Complete organelle genomes of Sinapis arvensis and their evolutionary implications

Abstract Sinapis arvensis, belonging to the genus Sinapis of the family Brassicaceae, has good agronomic characters that make it a valuable genetic resource for crop improvement and is a cytoplasmic source of heterologous cytoplasmic male sterility (CMS). In addition, S. arvensis has played an important role in the evolution of the six major cultivated Brassica species involved in the triangle of U. Using next-generation sequencing, we assembled and revealed the gene composition of S. arvensis cytoplasmic genome. The chloroplast genome comprises 153,590 bp, with 112 individual genes, including 4 rRNA, 29 tRNA, and 79 protein-coding genes. The mitochondrial genome comprises 240,024 bp, with 54 genes, including 18 tRNA, three rRNA and 33 protein-coding genes.

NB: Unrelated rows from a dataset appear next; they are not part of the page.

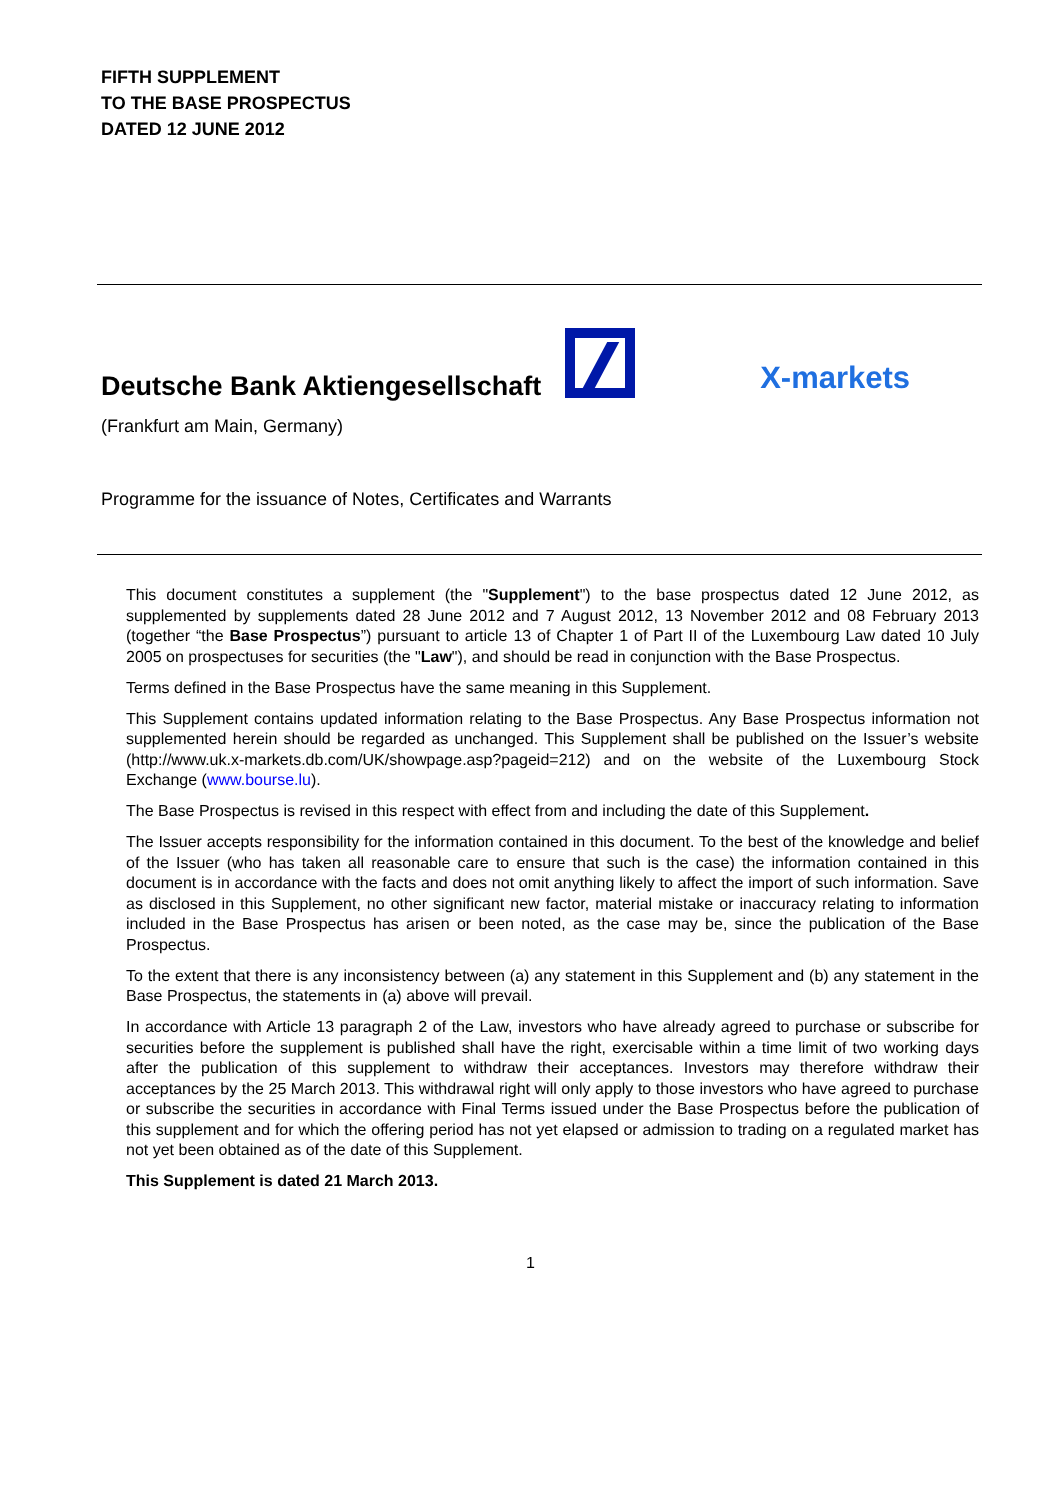FIFTH SUPPLEMENT
TO THE BASE PROSPECTUS
DATED 12 JUNE 2012
Deutsche Bank Aktiengesellschaft
X-markets
(Frankfurt am Main, Germany)
Programme for the issuance of Notes, Certificates and Warrants
This document constitutes a supplement (the "Supplement") to the base prospectus dated 12 June 2012, as supplemented by supplements dated 28 June 2012 and 7 August 2012, 13 November 2012 and 08 February 2013 (together “the Base Prospectus”) pursuant to article 13 of Chapter 1 of Part II of the Luxembourg Law dated 10 July 2005 on prospectuses for securities (the "Law"), and should be read in conjunction with the Base Prospectus.
Terms defined in the Base Prospectus have the same meaning in this Supplement.
This Supplement contains updated information relating to the Base Prospectus. Any Base Prospectus information not supplemented herein should be regarded as unchanged. This Supplement shall be published on the Issuer’s website (http://www.uk.x-markets.db.com/UK/showpage.asp?pageid=212) and on the website of the Luxembourg Stock Exchange (www.bourse.lu).
The Base Prospectus is revised in this respect with effect from and including the date of this Supplement.
The Issuer accepts responsibility for the information contained in this document. To the best of the knowledge and belief of the Issuer (who has taken all reasonable care to ensure that such is the case) the information contained in this document is in accordance with the facts and does not omit anything likely to affect the import of such information. Save as disclosed in this Supplement, no other significant new factor, material mistake or inaccuracy relating to information included in the Base Prospectus has arisen or been noted, as the case may be, since the publication of the Base Prospectus.
To the extent that there is any inconsistency between (a) any statement in this Supplement and (b) any statement in the Base Prospectus, the statements in (a) above will prevail.
In accordance with Article 13 paragraph 2 of the Law, investors who have already agreed to purchase or subscribe for securities before the supplement is published shall have the right, exercisable within a time limit of two working days after the publication of this supplement to withdraw their acceptances. Investors may therefore withdraw their acceptances by the 25 March 2013. This withdrawal right will only apply to those investors who have agreed to purchase or subscribe the securities in accordance with Final Terms issued under the Base Prospectus before the publication of this supplement and for which the offering period has not yet elapsed or admission to trading on a regulated market has not yet been obtained as of the date of this Supplement.
This Supplement is dated 21 March 2013.
1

Genome structure and evolutionary analysis indicated that the sequences of the S. arvensis organellar genomes were more similar to those of Brassica nigra and B. carinata than to those of other Brassicaceae species. Four mitochondrial open reading frames displaying chimeric structural features and encoding hypothetical proteins with transmembrane domains may account for the infertility of Nsa CMS previously derived from somatic cell hybridization between B. napus and S. arvensis. These results will not only contribute to utilize the germplasm resource of S. arvensis, and comprehend the evolution of organelle genomes within the Brassicaceae family, but also help to identify genes conditioning the alloplasmic male sterility of Nsa CMS in B. napus.